I think this has "because" and "despite" flipped. The internet took off despite federation, because it let people do things they couldn't otherwise do.
But reinventing something that everyone can already do (eg. tweeting) with federation is not a winning game.
Mastodon is never going to take off. I’ve been building SaaS applications for 15 years. I don’t think you understand the very low level of complexity required for mass adoption. Let’s just look at the signup process for a few minutes, using the UX convention of actions.
Twitter:
1. Search for Twitter.
2. Click on the first link.
3. Click sign up.
Mastodon:
1. Search for Mastodon.
2. Click the first link: mastodon.social.
3. Click create account.
4. Message modal pops up alerting the user that it is currently impossible to sign up to mastodon.social. But don’t worry, you can sign up on another server by clicking “Find another server.” At this point I’m confused. Why are there different servers? Will my friends be on the other server? Do we need to sign up on the same server? No explanation. I click the link.

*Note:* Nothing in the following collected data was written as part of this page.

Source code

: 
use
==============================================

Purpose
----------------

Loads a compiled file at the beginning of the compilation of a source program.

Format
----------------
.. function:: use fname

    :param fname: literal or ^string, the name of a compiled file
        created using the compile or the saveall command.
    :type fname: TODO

5. Long page of options. No indication of quality or why I should choose one server over another. Now I am in choice paralysis. I click the first option (which has an anime figure on it). Surely - surely - the first option is the best option. The suggested option by whoever is running this application.
6. I land on a Korean language portal and I am done. I’m never coming back. Mastodon is dead to me. Forever.
You might think this is hyperbole, but I promise you it is not. I’ve been in charge of A/B testing and UX centric development for web applications just like this for a very long time. Mastodon’s sign up process is easily one of the worst I have ever seen. Not a single UX person has been involved in the creation of this protocol.
The fact Mastodon sites don't even load without JS is absurd, a huge not-talked-about barrier to entry (globally), and a betrayal of its "protocol-first" talking points.
Until that changes Mastodon isn't trying to be a serious player.
Because Mastodon has an open API, you don't need to use the official Mastodon web client. Twitter upset a lot of users when it limited access to its API because many alternative Twitter clients were rendered useless.
Twitter definitely does not load without loading several megabytes of Javascript. Nitter.net is a quick and easy substitute that loads instantly without it, though some video playback still requires Javascript (HLS video).
I can't do any objective measurements but there's a clear impact in battery life while browsing with Javascript disabled. The entire web becomes snappier and loading times instantly drop.
Doing so also breaks all web applications (and web applications posing as websites, i.e. React rendering) so it's not something I turn on permanently. I usually only disable JS when my phone is running low and I'm not near a charger, or when I'm trying to read something and the terrible website hijacks scrolls/taps/somehow makes my phone run hot doing stuff in the background.